Ok, taking a step back.
I’m interpreting your suggestion as follows:
Instead of computing linearizations locally every time a cluster changes, require peers to give you a better linearization than what you had before, along with the new transaction, in order for it to be acceptable.
This is nice, because it means the cost of computing linearizations can be deduplicated, and the responsibility to find it lands on the relayer, who probably already has it anyway or they wouldn’t have accepted/relayed it.
But what if someone wants to send you a transaction to attach to your cluster (incl. a linearization for the result), but you already have in the cluster a transaction that conflicts with the newly relayed one (and this conflicting one, for DoS-protection reasons, can’t be evicted)?
The rule cannot be “if the linearization received isn’t for the exact cluster you’re considering, reject it”, because that would make it in some cases trivial for an attack to make a transaction to relay at all (spam the network simultaneously with many different transactions attaching to the same cluster, so everyone has a different cluster).
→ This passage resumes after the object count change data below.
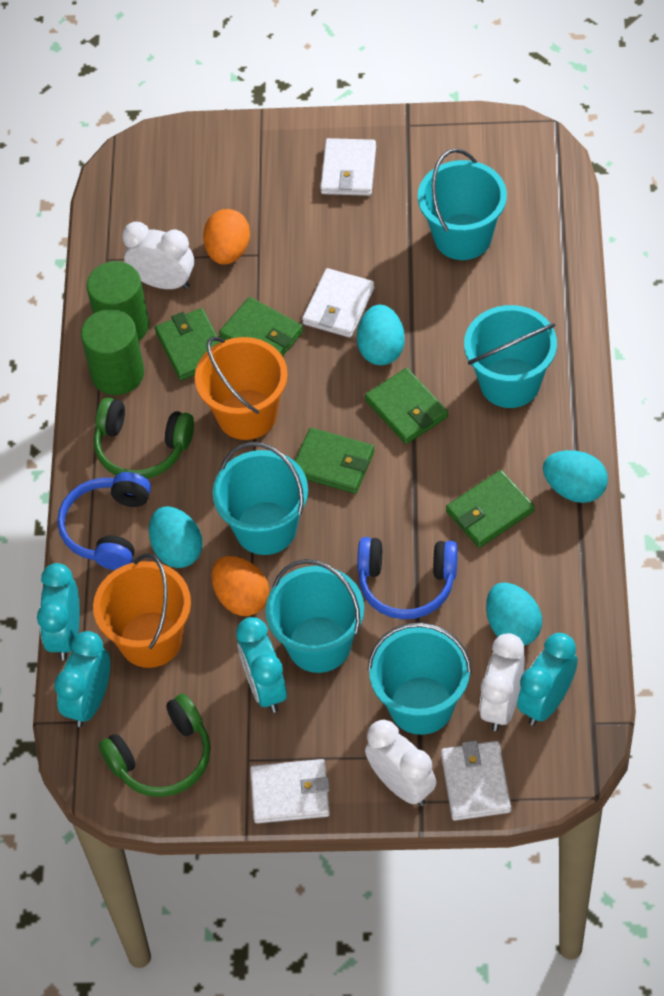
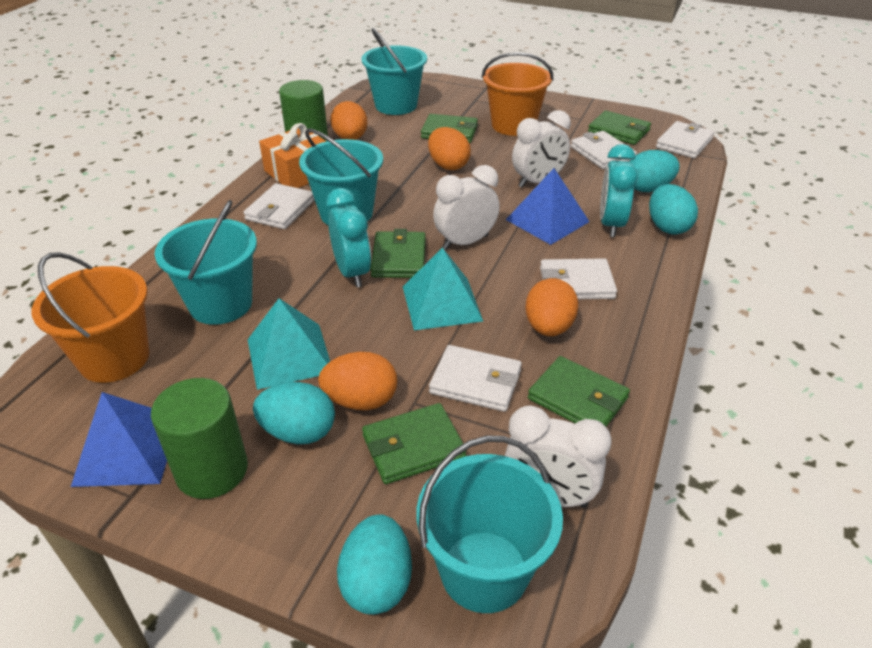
blue headphones: [57,472,151,570] [357,537,458,619] = 2 -> none = 0
blue pyramid: none = 0 -> [71,392,167,487] [506,168,590,245] = 2
green headphones: [94,397,194,479] [99,694,211,797] = 2 -> none = 0
orange egg: [203,209,250,265] [211,556,269,616] = 2 -> [318,352,397,410] [330,101,368,140] [428,127,471,170] [525,278,578,336] = 4
orange gift: none = 0 -> [259,123,326,188] = 1
turquoise bucket: [212,442,308,555] [266,559,364,673] [367,622,472,735] [418,148,507,260] [464,305,557,408] = 5 -> [155,200,257,325] [299,128,383,225] [362,28,427,115] [417,435,563,613] = 4
turquoise clock: [37,563,80,660] [54,631,110,727] [236,617,287,713] [517,633,578,725] = 4 -> [326,188,371,287] [600,144,638,237] = 2
turquoise pyramid: none = 0 -> [248,298,330,390] [403,248,483,330] = 2
white wallet: [250,759,330,824] [302,268,375,338] [320,138,376,196] [441,740,511,821] = 4 -> [244,183,315,229] [429,345,522,412] [540,258,617,299] [571,131,637,169] [656,121,715,158] = 5

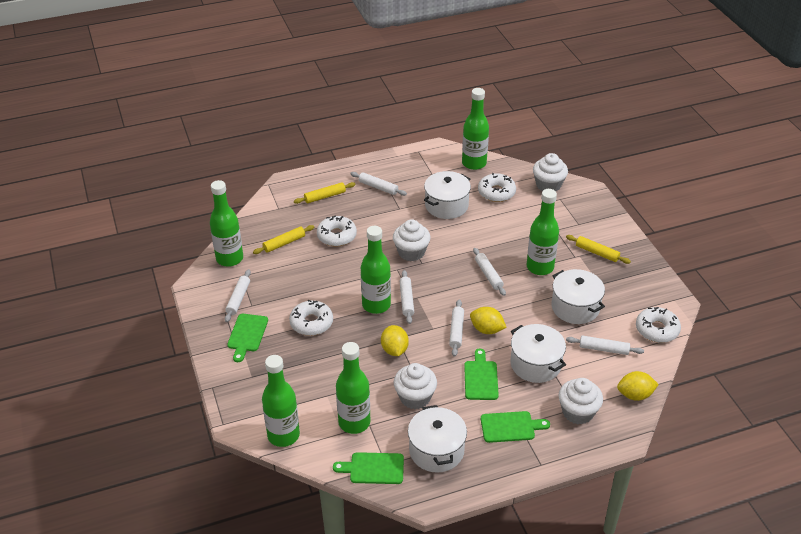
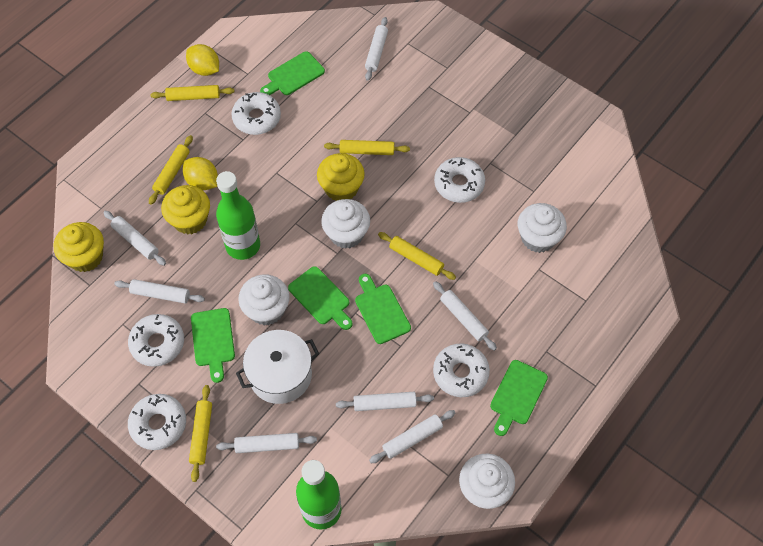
green bottle: [210,180,243,267] [262,355,300,447] [336,342,370,434] [361,226,391,314] [462,88,489,170] [527,189,559,275] = 6 -> [216,171,260,260] [296,460,342,530] = 2
green cutting board: [227,314,268,362] [333,452,404,484] [464,349,499,400] [481,411,550,443] = 4 -> [191,308,235,383] [260,51,325,95] [288,266,353,330] [355,274,411,344] [490,360,548,436] = 5
white donut: [289,299,333,336] [317,216,357,247] [478,173,516,202] [636,307,681,343] = 4 -> [128,314,184,367] [128,394,186,450] [231,92,281,135] [433,343,490,397] [434,157,485,203] = 5
white pot: [408,405,467,473] [424,171,471,219] [510,324,566,383] [551,269,605,324] = 4 -> [236,330,319,404] = 1
white rolling pin: [225,269,251,322] [350,172,407,196] [399,270,414,324] [449,300,464,357] [473,248,506,296] [566,335,644,355] = 6 -> [103,211,166,266] [114,279,205,303] [216,433,317,453] [336,392,434,411] [365,17,388,81] [369,410,456,463] [433,281,497,351] = 7
yellow cupcake: none = 0 -> [54,222,104,272] [161,185,210,235] [317,153,365,201] = 3
yellow lemon: [381,325,409,356] [470,307,506,334] [617,371,659,401] = 3 -> [183,157,218,190] [186,44,219,76] = 2
yellow rolling pin: [253,225,314,254] [294,182,356,204] [566,235,631,264] = 3 -> [149,135,193,205] [150,85,235,101] [189,385,212,482] [324,140,410,155] [378,232,456,280] = 5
The rule could be “merge the linearization received with the linearization you already have, for the part that overlaps, and if the result is better than the cluster you had, and it doesn’t conflict with anti-DoS rules, accept it”. However, I think this can still be used by attacker to thwart relay, by attaching different other transactions to the cluster that offer significant linearization opportunities when combined with the new honest transaction being relayed. E.g., the honest transaction and the attacker’s attachment both fee-bump a parent, but the attacker’s transaction can bump more than the honest transaction alone. In this case, when the honest transaction is relayed along with a linearization, which does not include the already-accepted attacker transaction, it may appear worse (or not strictly better) than what the receiver already had.
Note that all of this is about using network-relayed linearization as replacement for requiring nodes to compute their own good from-scratch linearizations/improvements, which I fear could be exploited. If we’re just talking about additionally relaying linearizations and incorporating their linearizations along with self-computed ones, there is no problem.